An open house will feature food, drinks and prizes by the LCC pool.
July 19th 7 p.m.
A dinner of steak and seafood in the formal dining room will be followed by stories of the club's past.
100 Years of Lawrence Country Club
Aug. 2014 - The club is incorporated for 300 shares worth $30,000.
June 2015 - Members visit their nearly complete clubhouse for the first time.
May 1919 - The club hosts the Kansas State Golf association. The course is said to be the hardest in the state, according to the Lawrence Daily Journal-World.
1935 - Course gets a redesign by famous golf architect Perry Maxwell.
August 1959 - Clubhouse gets a $55,000 makeover that includes a new pro shop, lounge and grill.
1968 - Alvamar public golf course built in Lawrence.
2005 - Course gets a redesign that includes water-saving features that lessen its impact on the environment.
2014 - LCC celebrates its centennial. James Shubert, 99, is its longest running member.
When the Lawrence Country Club came into being in 1914, its founding members included, among other Lawrence luminaries, coaching legend and inventor of basketball James Naismith.
Golf and basketball are about as different as two sports can be, but both have brought visitors from around the country to Lawrence to watch and play. In the country club's 100-year history, it has seen its share of pros and celebrities on the greens, including other legendary Kansas University basketball coaches.

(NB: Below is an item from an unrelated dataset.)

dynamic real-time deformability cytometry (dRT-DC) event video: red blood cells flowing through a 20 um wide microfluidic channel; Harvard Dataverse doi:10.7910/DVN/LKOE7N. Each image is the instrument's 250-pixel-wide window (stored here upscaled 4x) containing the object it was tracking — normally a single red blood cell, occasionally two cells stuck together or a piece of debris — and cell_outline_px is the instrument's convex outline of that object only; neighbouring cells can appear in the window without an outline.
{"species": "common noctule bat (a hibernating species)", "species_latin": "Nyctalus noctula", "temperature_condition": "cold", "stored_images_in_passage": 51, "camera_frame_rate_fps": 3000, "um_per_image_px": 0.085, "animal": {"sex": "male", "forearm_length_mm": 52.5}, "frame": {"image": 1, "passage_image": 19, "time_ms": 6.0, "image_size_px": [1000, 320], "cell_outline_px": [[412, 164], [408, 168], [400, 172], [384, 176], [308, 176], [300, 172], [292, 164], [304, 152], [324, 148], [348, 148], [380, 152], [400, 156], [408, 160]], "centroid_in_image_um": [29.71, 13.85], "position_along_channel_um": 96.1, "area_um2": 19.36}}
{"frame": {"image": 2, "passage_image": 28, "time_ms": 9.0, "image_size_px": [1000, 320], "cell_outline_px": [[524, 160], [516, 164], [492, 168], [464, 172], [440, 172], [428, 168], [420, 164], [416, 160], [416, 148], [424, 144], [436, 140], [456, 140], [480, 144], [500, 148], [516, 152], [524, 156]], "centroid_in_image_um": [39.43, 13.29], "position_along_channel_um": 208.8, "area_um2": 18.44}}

This year the club is celebrating its centennial with events meant to take people back to its early days.
The LCC's original purpose was the "maintenance of a club for social enjoyment" and the "promotion of indoor and outdoor sports, and various other forms of amusement and recreation."

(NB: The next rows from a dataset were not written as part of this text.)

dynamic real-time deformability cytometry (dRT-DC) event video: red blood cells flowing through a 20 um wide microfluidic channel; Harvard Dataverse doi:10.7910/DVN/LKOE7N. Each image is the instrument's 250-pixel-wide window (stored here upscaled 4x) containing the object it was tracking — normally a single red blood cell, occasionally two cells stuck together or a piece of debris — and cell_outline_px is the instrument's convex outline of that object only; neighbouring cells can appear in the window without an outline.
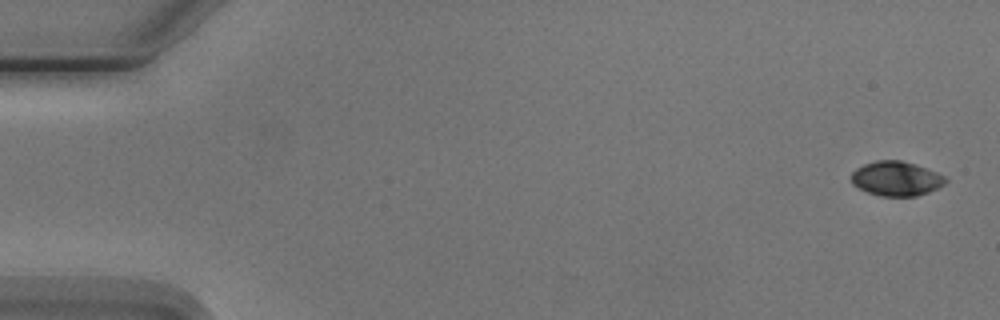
{"species": "Egyptian fruit bat (a non-hibernating species)", "species_latin": "Rousettus aegyptiacus", "temperature_condition": "cold", "stored_images_in_passage": 6, "camera_frame_rate_fps": 3000, "um_per_image_px": 0.085, "animal": {"sex": "male"}, "frame": {"image": 1, "passage_image": 1, "time_ms": 0.0, "image_size_px": [1000, 320], "cell_outline_px": [[948, 180], [944, 184], [928, 192], [916, 196], [880, 196], [868, 192], [852, 184], [852, 172], [856, 168], [864, 164], [876, 160], [900, 160], [916, 164], [936, 172], [944, 176]], "centroid_in_image_um": [76.17, 15.17], "position_along_channel_um": 8.8, "area_um2": 18.84}}
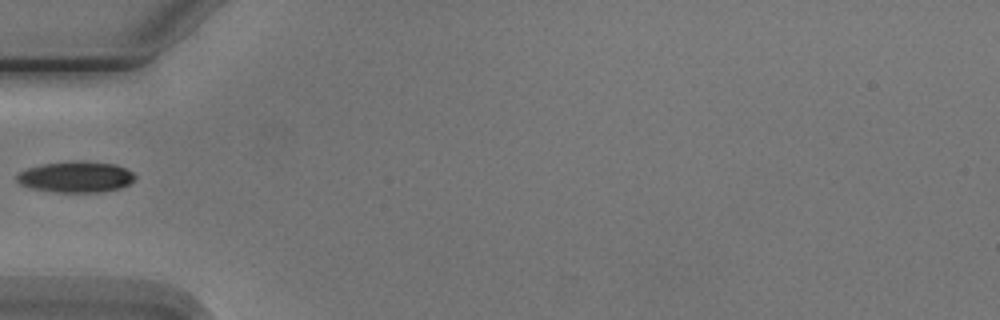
{"frame": {"image": 2, "passage_image": 5, "time_ms": 5.667, "image_size_px": [1000, 320], "cell_outline_px": [[136, 176], [128, 184], [120, 188], [100, 192], [56, 192], [32, 188], [20, 184], [16, 180], [16, 176], [20, 172], [28, 168], [44, 164], [72, 160], [76, 160], [116, 164], [132, 172]], "centroid_in_image_um": [6.44, 15.03], "position_along_channel_um": 78.6, "area_um2": 21.27}}
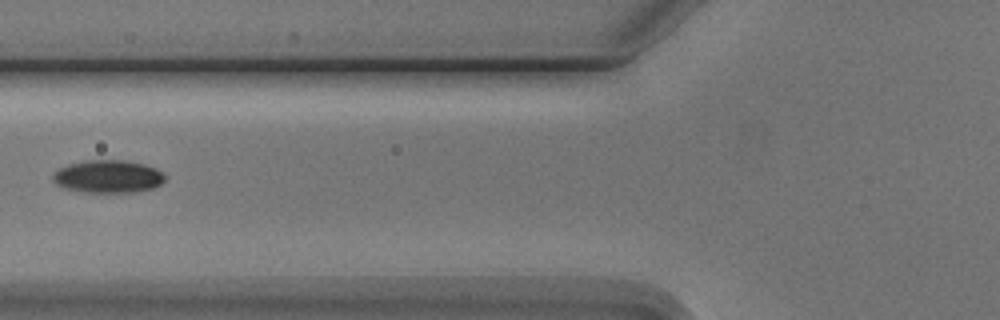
{"frame": {"image": 3, "passage_image": 6, "time_ms": 6.667, "image_size_px": [1000, 320], "cell_outline_px": [[164, 180], [156, 188], [136, 192], [84, 192], [64, 188], [56, 184], [52, 180], [52, 176], [60, 168], [68, 164], [84, 160], [124, 160], [144, 164], [156, 168], [164, 176]], "centroid_in_image_um": [9.18, 15.0], "position_along_channel_um": 116.6, "area_um2": 21.44}}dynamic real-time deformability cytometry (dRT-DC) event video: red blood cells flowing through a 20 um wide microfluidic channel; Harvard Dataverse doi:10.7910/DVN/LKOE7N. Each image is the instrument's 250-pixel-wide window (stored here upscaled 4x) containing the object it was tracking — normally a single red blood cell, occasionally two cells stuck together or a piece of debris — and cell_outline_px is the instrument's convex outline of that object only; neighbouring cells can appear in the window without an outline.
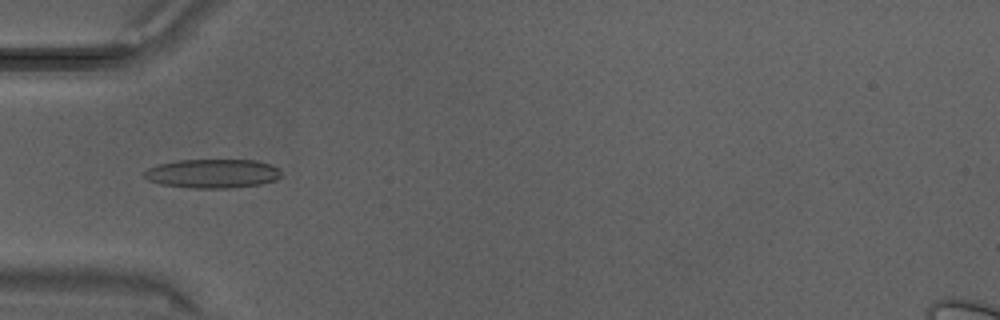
{"species": "Egyptian fruit bat (a non-hibernating species)", "species_latin": "Rousettus aegyptiacus", "temperature_condition": "warm", "stored_images_in_passage": 32, "camera_frame_rate_fps": 3000, "um_per_image_px": 0.085, "animal": {"sex": "male"}, "frame": {"image": 1, "passage_image": 11, "time_ms": 3.333, "image_size_px": [1000, 320], "cell_outline_px": [[280, 176], [276, 180], [260, 184], [232, 188], [192, 188], [160, 184], [148, 180], [144, 176], [144, 172], [148, 168], [160, 164], [180, 160], [256, 160], [272, 164], [280, 172]], "centroid_in_image_um": [18.07, 14.75], "position_along_channel_um": 66.9, "area_um2": 23.06}}
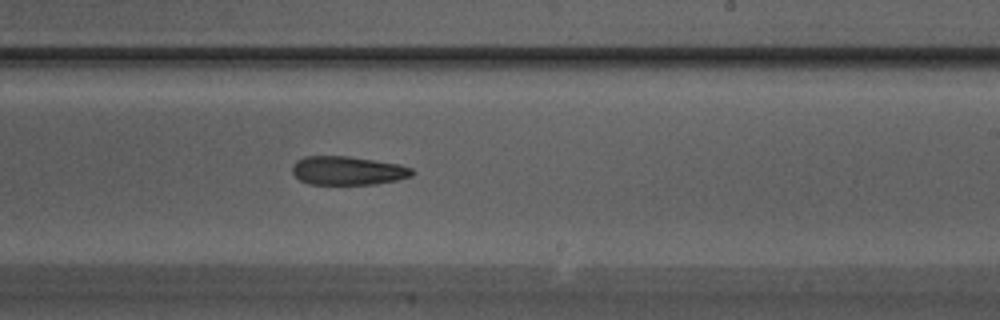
{"frame": {"image": 2, "passage_image": 20, "time_ms": 6.333, "image_size_px": [1000, 320], "cell_outline_px": [[416, 172], [412, 176], [396, 180], [376, 184], [308, 184], [300, 180], [292, 172], [292, 164], [296, 160], [304, 156], [348, 156], [400, 164], [412, 168]], "centroid_in_image_um": [29.56, 14.5], "position_along_channel_um": 259.4, "area_um2": 20.17}}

That is according to the club's founding document, which was all that existed of the club at the time. A site for the course hadn't been picked when the club began. It was a club without a clubhouse or any space of its own, though it would get its site and its clubhouse in less than a year.

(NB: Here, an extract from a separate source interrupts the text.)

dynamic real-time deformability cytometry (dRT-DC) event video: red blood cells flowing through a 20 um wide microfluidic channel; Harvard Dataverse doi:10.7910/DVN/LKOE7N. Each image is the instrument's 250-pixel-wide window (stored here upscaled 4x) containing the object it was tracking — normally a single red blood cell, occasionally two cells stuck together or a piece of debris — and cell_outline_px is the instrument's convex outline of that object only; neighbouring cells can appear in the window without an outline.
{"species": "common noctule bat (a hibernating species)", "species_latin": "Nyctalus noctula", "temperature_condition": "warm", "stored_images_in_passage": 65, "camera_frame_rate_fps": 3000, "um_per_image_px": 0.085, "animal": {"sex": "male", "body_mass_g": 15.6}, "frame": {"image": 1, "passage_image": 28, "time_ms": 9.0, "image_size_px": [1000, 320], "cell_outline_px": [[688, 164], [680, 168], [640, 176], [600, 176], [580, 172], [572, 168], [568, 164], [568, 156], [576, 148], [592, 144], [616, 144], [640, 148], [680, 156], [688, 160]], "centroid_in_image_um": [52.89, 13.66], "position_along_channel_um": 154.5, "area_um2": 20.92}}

The LCC and clubs around the country might not have survived if they had relied solely on golf to attract members. "It's a hard game," said Mark Buhler, vice president of the LCC's board of directors. "It takes a lot of money to play, it takes time."
"It's a great game," he adds. But hard.
And it's changed a lot in 100 years. Back then most courses were nine holes, including the one at LCC. Golf balls were made of rubber. And most club handles were fashioned from hickory, which seems primitive compared to today's fine-tuned alloys.
On Thursday the club will give a nod to those lost days with a "Hickory Stick Tournament." Foursomes will take to the course with hickory-handled clubs and mesh balls, and they'll get a discount at a website that sells the sort of knickers that were the rage back then.
Evolution of a golf course
In 1935 the course got an expansion and redesign with the help of Perry Maxwell, one of the most famous golf course architects at the time. Maxwell's redesign was maybe the biggest transformation in the course's history, but the course and club have undergone constant change to keep up with social, technological and even environmental change.
In 2005 the course went through another redesign. Much of the work then had less to do with golf than it did with a resource as invaluable to the sport as it is to pretty much everything else: water.
The club built new infrastructure that allowed it to irrigate with rainwater it trapped, rather than relying on water provided by the city. Among the water-saving features were a series of holding ponds that can store water for later use by the course, plus underground sensors that can give precise measurements of moisture and activate the sprinkler system on command.
Today the club is known for its greens and difficulty, members say. Bill Irving, superintendent of the course since 2008, said the course plays similarly to those that PGA tournaments are played on. The trick to that is to get the grass firm and "as dry as we can without killing it" to keep the balls running true, Irving said.
That takes time, money and effort, but it's a point of pride for the club. "Hey, we're 100 years old," said Bill Wagner, the LCC's board president. "And we believe we're state-of-the-art."